Records Block Start

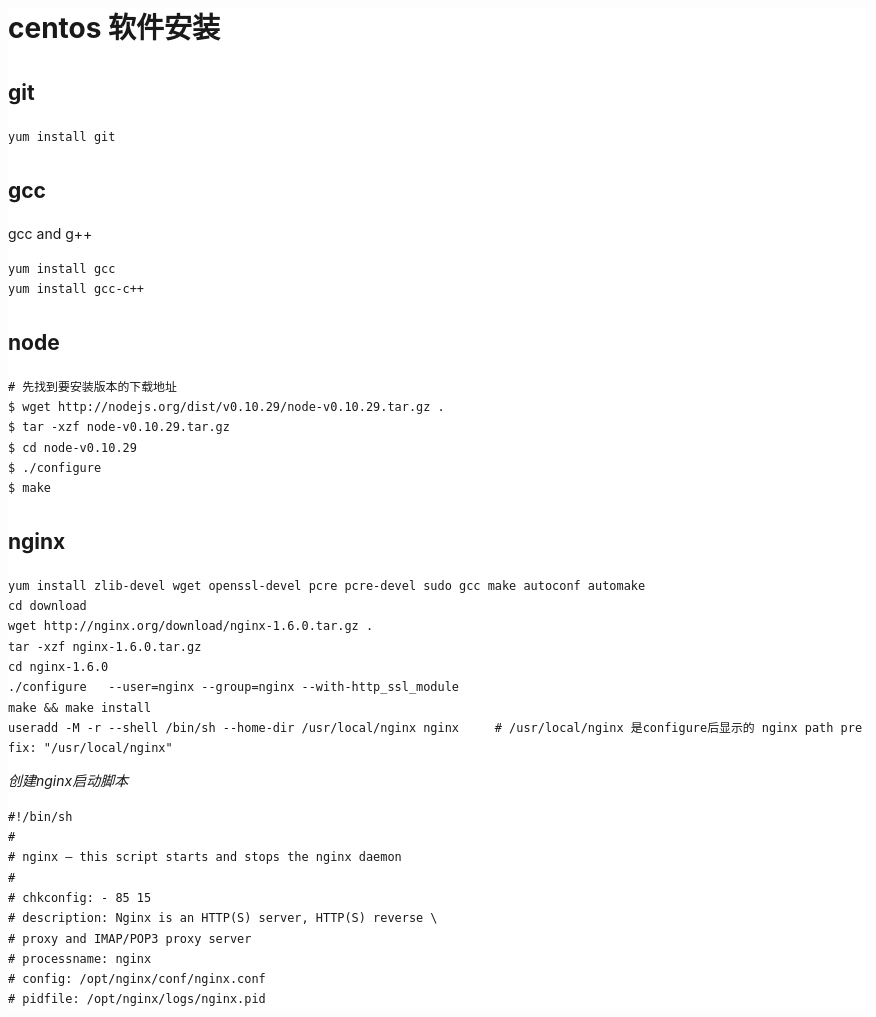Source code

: # centos 软件安装
## git

	yum install git
## gcc
gcc and g++

	yum install gcc
	yum install gcc-c++
## node 

	# 先找到要安装版本的下载地址
	$ wget http://nodejs.org/dist/v0.10.29/node-v0.10.29.tar.gz .
	$ tar -xzf node-v0.10.29.tar.gz
	$ cd node-v0.10.29
	$ ./configure
	$ make

## nginx

	yum install zlib-devel wget openssl-devel pcre pcre-devel sudo gcc make autoconf automake
	cd download
	wget http://nginx.org/download/nginx-1.6.0.tar.gz .
	tar -xzf nginx-1.6.0.tar.gz
	cd nginx-1.6.0
	./configure   --user=nginx --group=nginx --with-http_ssl_module
	make && make install
	useradd -M -r --shell /bin/sh --home-dir /usr/local/nginx nginx     # /usr/local/nginx 是configure后显示的 nginx path prefix: "/usr/local/nginx"
*创建nginx启动脚本*

	#!/bin/sh
	#
	# nginx – this script starts and stops the nginx daemon
	#
	# chkconfig: - 85 15
	# description: Nginx is an HTTP(S) server, HTTP(S) reverse \
	# proxy and IMAP/POP3 proxy server
	# processname: nginx
	# config: /opt/nginx/conf/nginx.conf
	# pidfile: /opt/nginx/logs/nginx.pid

Records Block End

Give the records again exactly, pictures left out.

* The completed task *
Source code

: # centos 软件安装
## git

	yum install git
## gcc
gcc and g++

	yum install gcc
	yum install gcc-c++
## node 

	# 先找到要安装版本的下载地址
	$ wget http://nodejs.org/dist/v0.10.29/node-v0.10.29.tar.gz .
	$ tar -xzf node-v0.10.29.tar.gz
	$ cd node-v0.10.29
	$ ./configure
	$ make

## nginx

	yum install zlib-devel wget openssl-devel pcre pcre-devel sudo gcc make autoconf automake
	cd download
	wget http://nginx.org/download/nginx-1.6.0.tar.gz .
	tar -xzf nginx-1.6.0.tar.gz
	cd nginx-1.6.0
	./configure   --user=nginx --group=nginx --with-http_ssl_module
	make && make install
	useradd -M -r --shell /bin/sh --home-dir /usr/local/nginx nginx     # /usr/local/nginx 是configure后显示的 nginx path prefix: "/usr/local/nginx"
*创建nginx启动脚本*

	#!/bin/sh
	#
	# nginx – this script starts and stops the nginx daemon
	#
	# chkconfig: - 85 15
	# description: Nginx is an HTTP(S) server, HTTP(S) reverse \
	# proxy and IMAP/POP3 proxy server
	# processname: nginx
	# config: /opt/nginx/conf/nginx.conf
	# pidfile: /opt/nginx/logs/nginx.pid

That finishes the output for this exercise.